I have a Log Router Sink.

That's connected to a Pub/Sub Topic: image

It has a Topic Subscription with a Delivery type of Pull: image

And finally, there's the Dataflow Job image

However, it appears to me that the messages are never sent to Datadog.

But there are no errors in the logs: image

And there's nothing in Datadog: image

Beam Version

Newer than 2.46.0

Relevant log output

No response

bvolpato commented 9 months ago

@huib-coalesce Sorry, missed this before.

Aren't the messages being sent to the error output? Filing a Google Cloud case with job IDs might be useful so the team can look further.

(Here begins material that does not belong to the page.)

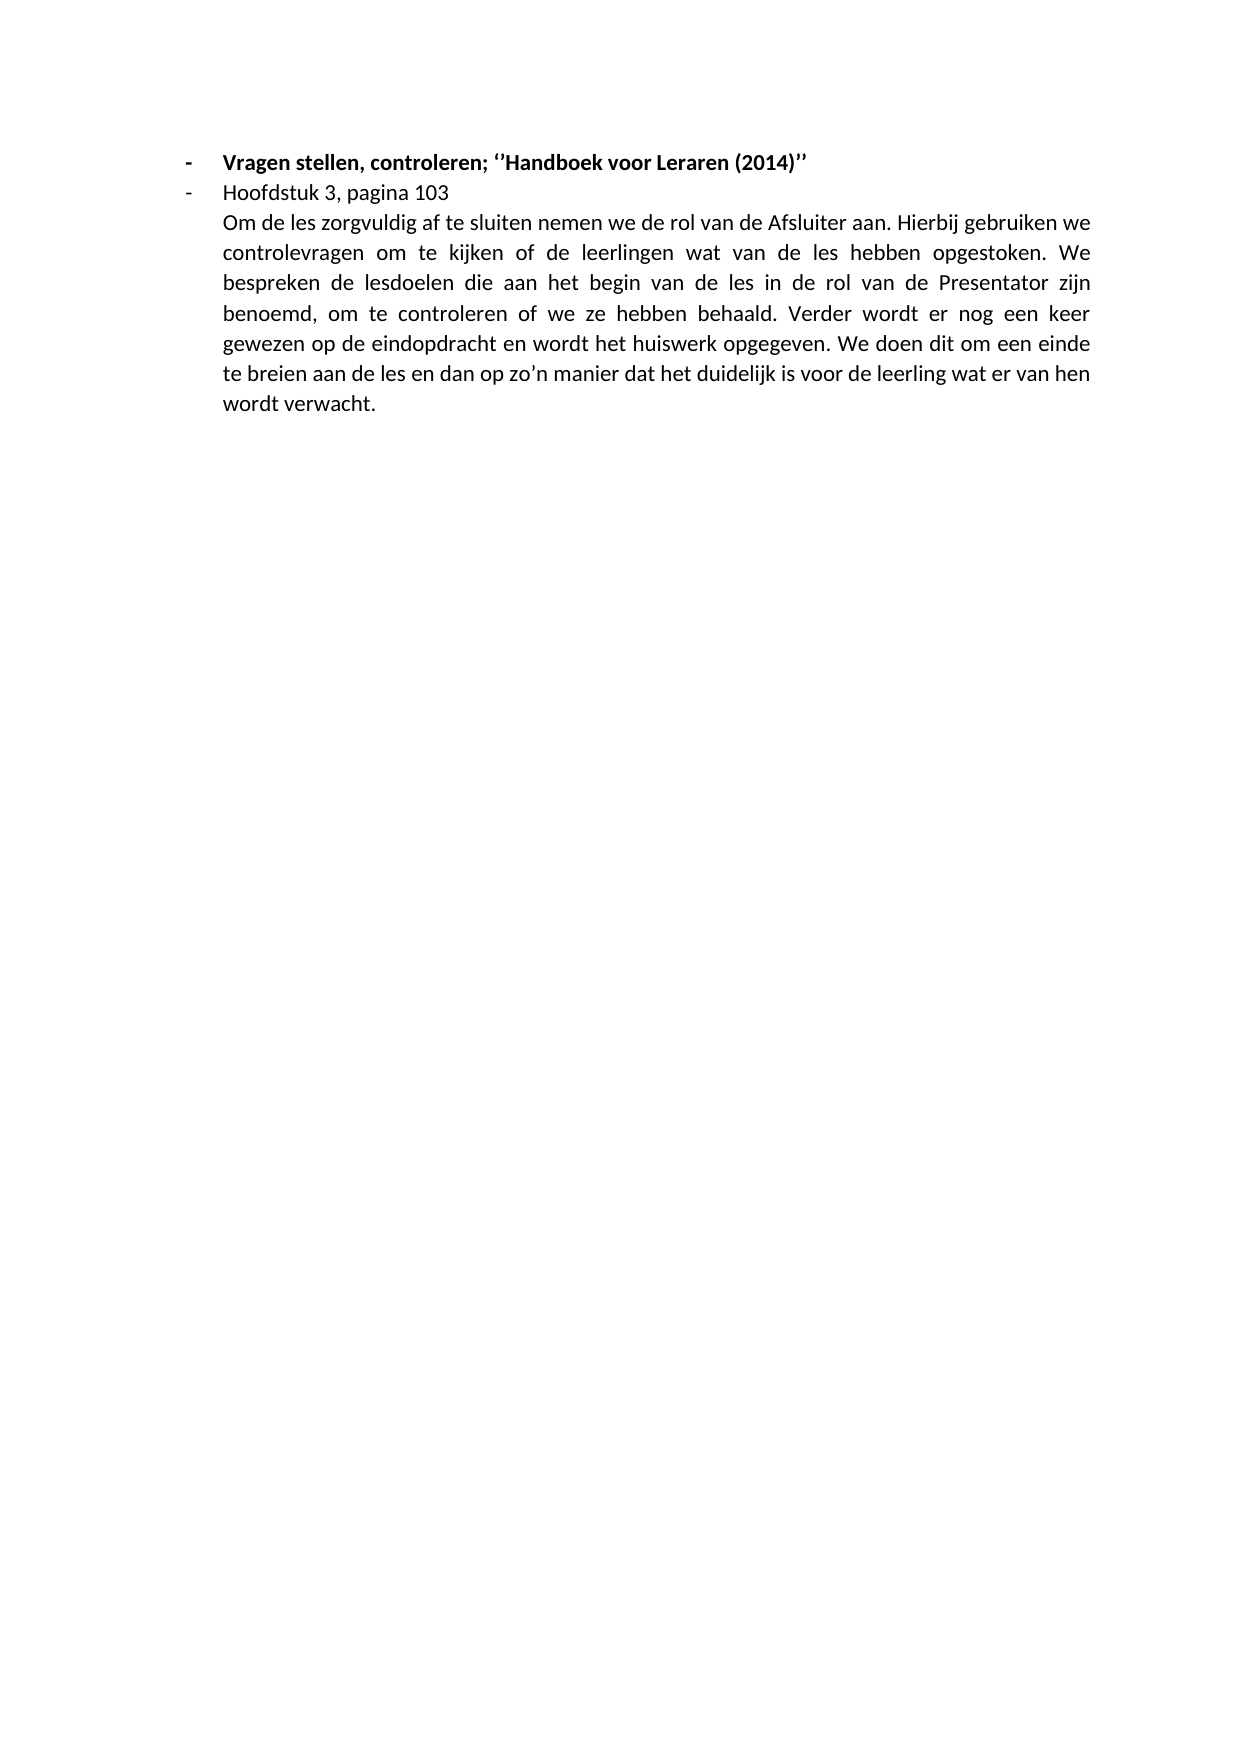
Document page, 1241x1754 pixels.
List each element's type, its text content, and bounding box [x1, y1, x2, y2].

list Hoofdstuk 3, pagina 103 [185, 178, 1093, 206]
list Om de les zorgvuldig af te sluiten nemen we de rol van de Afsluiter aan. Hierbij gebruiken we controlevragen om te kijken of de leerlingen wat van de les hebben opgestoken. We bespreken de lesdoelen die aan het begin van de les in de rol van de Presentator zijn benoemd, om te controleren of we ze hebben behaald. Verder wordt er nog een keer gewezen op de eindopdracht en wordt het huiswerk opgegeven. We doen dit om een einde te breien aan de les en dan op zo’n manier dat het duidelijk is voor de leerling wat er van hen wordt verwacht. [223, 208, 1093, 417]
list Vragen stellen, controleren; ‘’Handboek voor Leraren (2014)’’ [185, 148, 1093, 176]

huib-coalesce commented 9 months ago

No they're not as far as I'm aware.

ConvertToDataDogEvent (left) shows data going in and out (on the right): image

Create KV pairs shows data going in, but not out: image

Write Datadog events shows no incoming data: image

WrapDatadogWriteErrors shows no incoming/outgoing data: image

FlattenErrors shows no incoming/outgoing data: image

Same for WriteFailedRecords: image

And the dev-dd-dead-letter topic doesn't show anything either: image

GurayCetin commented 9 months ago

Could you please check that Log Router Sinks is getting logs properly? I guess you are missing "roles/pubsub.publisher" role for the sink.

In my case, i have created the sink my own not with module but maybe it can refer you how to add it.

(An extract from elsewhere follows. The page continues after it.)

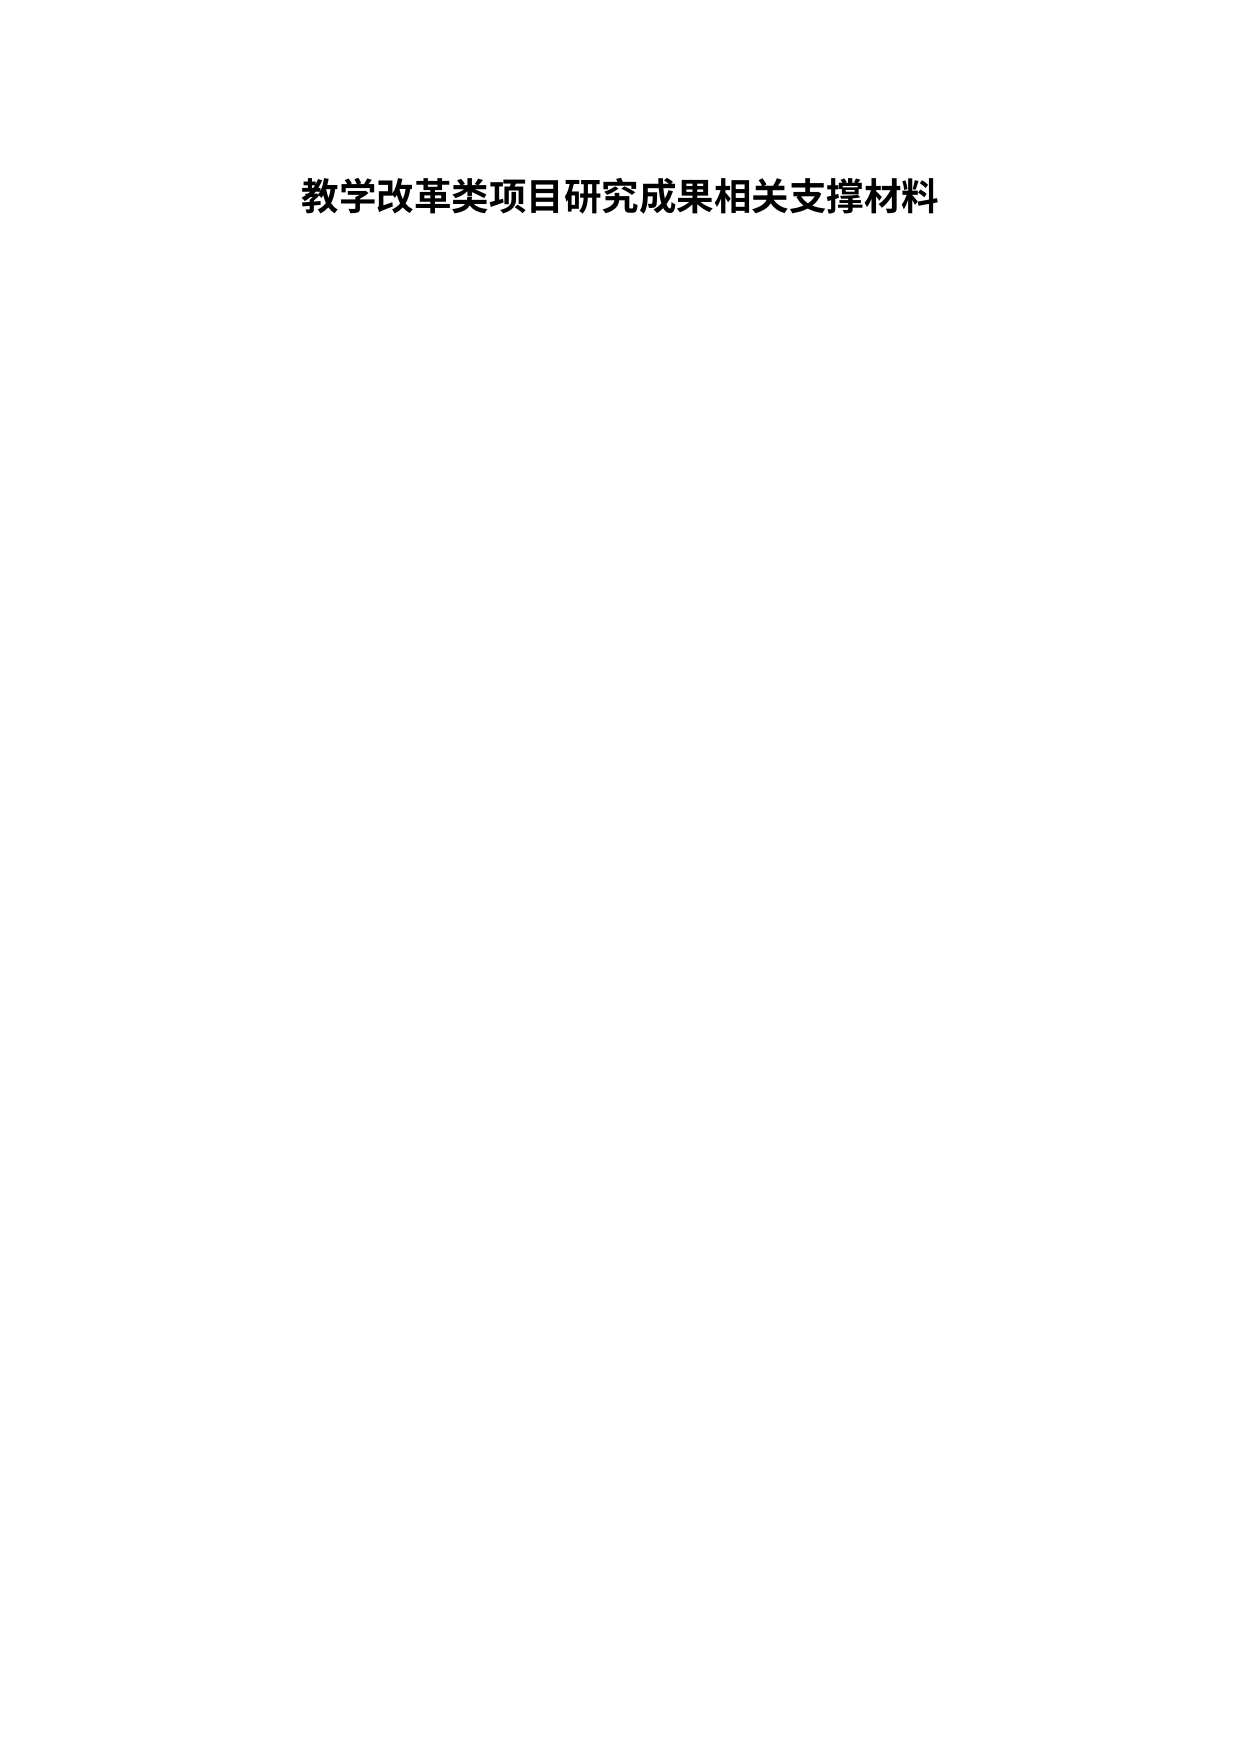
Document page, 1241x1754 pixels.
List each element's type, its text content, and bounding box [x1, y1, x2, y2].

text 教学改革类项目研究成果相关支撑材料 [187, 162, 1053, 227]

resource "google_logging_project_sink" "datadog_sink" {
  name                   = "kubernetes_container_error_logs"
  destination            = "pubsub.googleapis.com/${google_pubsub_topic.export_logs_to_datadog.id}"
  filter                 = "resource.type=k8s_container AND log_id(stderr) AND severity>=ERROR"
  unique_writer_identity = true
}
resource "google_project_iam_member" "pubsub_publisher_permisson_sink" {
  project = var.project_id
  role    = "roles/pubsub.publisher"
  member  = google_logging_project_sink.datadog_sink.writer_identity
}
huib-coalesce commented 9 months ago

Could you please check that Log Router Sinks is getting logs properly?

The Log Router Sink is receiving content: image

I guess you are missing "roles/pubsub.publisher" role for the sink

To try your suggestion, I've added:

resource "google_project_iam_member" "pubsub_publisher_permisson_sink" {
  project = var.project_id
  role    = "roles/pubsub.publisher"
  member  = module.log_export.writer_identity
}

And changed the filter from (severity >= DEBUG AND resource.type=\"cloud_function\") OR (severity >= WARNING AND resource.type=\"cloud_run_revision\") to severity>=ERROR

which ensures there are regular messages to pass through: image

The Log Router Sink:

image

The service account:

image

The Topic Metrics shows content arriving:

image

Same for the Topic Subscription:

image

The point where messages are come in, but are not going out:

image

I however did notice:

image

But I don't know the significance of that.

github-actions[bot] commented 2 months ago

This issue has been marked as stale due to 180 days of inactivity. It will be closed in 1 week if no further activity occurs. If you think that’s incorrect or this pull request requires a review, please simply write any comment. If closed, you can revive the issue at any time. Thank you for your contributions.

github-actions[bot] commented 2 months ago

This issue has been closed due to lack of activity. If you think that is incorrect, or the pull request requires review, you can revive the PR at any time.